- _TEKS BACAAN_:
--------
Pengeksploitasian terhadap Firdaus di keluarganya bukan hanya saja oleh ayahnya, namun juga diluar rumah oleh teman sepermainannya juga. Dia mempunyai teman dekat bernama Muhammadain. Firdaus sering kali diajak oleh Muhammadain untuk bermain ‘suami-istri’ dengannya. Karena keluguan Firdaus, ia tidak melihat bahwa pelakuan Muhammadain tersebut salah, bahkan dianggapinya wajar saja. Demikian juga setelah orangtuanya meninggal, ia ikut pamannya dan kemudian disekolahkan. Barulah setelah Firdaus berada di sekolah melihat bahwa dunia itu tidak seperti yang dianggapnya selama ini. Wanita juga diperbolehkan belajar, sama seperti kaum lelaki. Malahan, Firdaus lulus dengan nilai tertinggi disekolahnya karena dia gemar sekali untuk belajar dan membaca buku. Dari situlah dia kemudian menginginkan untuk melanjutkan pendidikannya ke perguruan tinggi, agar dapat menjadi seorang yang berkedudukan di masyarakat. Namun pamanya menolak rencana Firdaus dengan dalih bahwa sekolah itu hanya untuk lelaki saja. Malang nasib Firdaus, bukan hanya tidak diijinkan oleh pamannya untuk ke perguruan tinggi, melainkan Firdaus dikawinkannya dengan Syekh Mahmoud oleh pamannya, agar pamannya terlepas dari tanggung jawab dan untuk mendapatkan uang dari perkawinan tersebut. Sial betul nasib Firdaus suaminya adalah seorang yang kikir dan kasar. Firdaus diperlakukan sebagai budak saja dan sering dipukuli sampai babak-belur oleh Syekh Mahmoud. Karena tidak tahan Firdaus memutuskan untuk kabur dari rumahnya. Ketika itulah dia bertemu dengan Bayoumi yang menawarkan jasa untuk mencarikan pekerjaan namun berakhir dengan pelecehan yang menyakitkan. Setelah lari dari Bayoumi, dia bertemu dengan Sharifa seorang yang terlihat merasa kasihan padanya namun Sharifa malah memanfaatkan tubuh Firdaus untuk bisnis rumah bordilnya.
--------
- _BAGIAN DATA_:
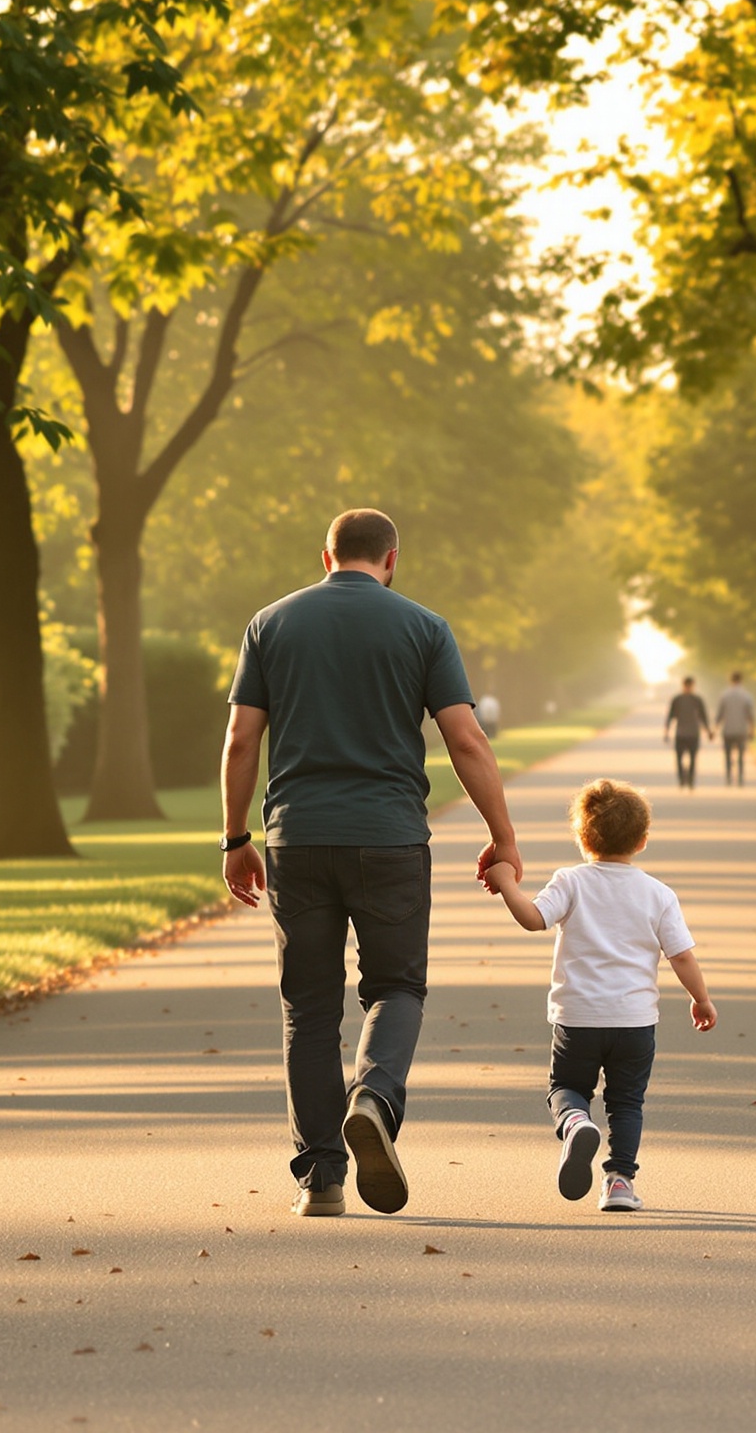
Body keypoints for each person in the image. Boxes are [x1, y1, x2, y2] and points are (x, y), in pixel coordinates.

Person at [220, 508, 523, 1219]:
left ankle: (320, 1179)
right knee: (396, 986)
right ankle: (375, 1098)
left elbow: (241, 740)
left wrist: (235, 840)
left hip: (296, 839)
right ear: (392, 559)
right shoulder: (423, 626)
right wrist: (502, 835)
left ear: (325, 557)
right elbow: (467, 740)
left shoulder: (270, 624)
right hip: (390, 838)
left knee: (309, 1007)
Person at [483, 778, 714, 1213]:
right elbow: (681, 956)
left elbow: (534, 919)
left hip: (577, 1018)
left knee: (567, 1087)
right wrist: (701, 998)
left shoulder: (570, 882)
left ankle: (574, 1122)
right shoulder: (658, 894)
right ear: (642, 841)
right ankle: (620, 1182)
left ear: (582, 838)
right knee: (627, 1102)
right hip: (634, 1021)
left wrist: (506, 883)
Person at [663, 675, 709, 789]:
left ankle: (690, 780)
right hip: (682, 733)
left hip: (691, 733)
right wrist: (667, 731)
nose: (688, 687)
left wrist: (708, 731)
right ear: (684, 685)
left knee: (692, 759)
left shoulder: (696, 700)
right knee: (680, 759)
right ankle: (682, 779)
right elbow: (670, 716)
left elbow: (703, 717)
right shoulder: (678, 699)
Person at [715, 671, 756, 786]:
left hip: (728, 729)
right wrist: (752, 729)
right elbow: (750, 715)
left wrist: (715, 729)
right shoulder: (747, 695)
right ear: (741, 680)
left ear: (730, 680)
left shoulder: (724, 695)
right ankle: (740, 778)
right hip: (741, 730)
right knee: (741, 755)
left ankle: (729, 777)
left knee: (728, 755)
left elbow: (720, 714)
--------
- _TUGAS LATIHAN_:
1/ Menurut teks tentang kisah Firdaus, mengapa pamannya mengawinkan Firdaus dengan Syekh Mahmoud? Jawab dalam satu sampai tiga kalimat.
2/ Lanjutkan teks tentang kisah Firdaus setelah kalimat terakhirnya.

- _JAWABAN TIAP TUGAS_:
1/ Pamannya mengawinkan Firdaus dengan Syekh Mahmoud agar ia terlepas dari tanggung jawab atas Firdaus. Selain itu, sang paman ingin mendapatkan uang dari perkawinan tersebut.

2/
Hidup Firdaus namun berubah, dia bisa hidup mewah dibawah penjagaan Sharifa. Namun Firdaus akhirnya sadar bahwa dirinya ternyata juga dieksploitasi oleh Shafira sehingga dia memutuskan untuk bekerja sendiri saja dan menjadi pelacur yang sukses. Dia menyadari bahwa dengan uang yang diperoleh dia dapat menjadi seorang yang dielu-elukan di masyarakat dengan memberi sumbangan sosial. Firdaus juga untuk pertama kali sadar bahwa dengan uang dia dapat melakukan apa saja yang dia inginkan, dia bisa memilih makanan yang ia inginkan, memilih rumah yang dia sukai dan lain-lain. Walaupun dia telah menjadi pelacur kelas atas dan sering dielu-elukan di dalam masyarakat karena sumbangannya, dia tetap memendam rasa benci terhadap lelaki. Sampai pada batasnya saat seorang germo bernama Marzouk memeras Firdaus terus menerus sehingga terjadilah perkelahian yang menyebabkan pembunuhan germo tersebut oleh Firdaus.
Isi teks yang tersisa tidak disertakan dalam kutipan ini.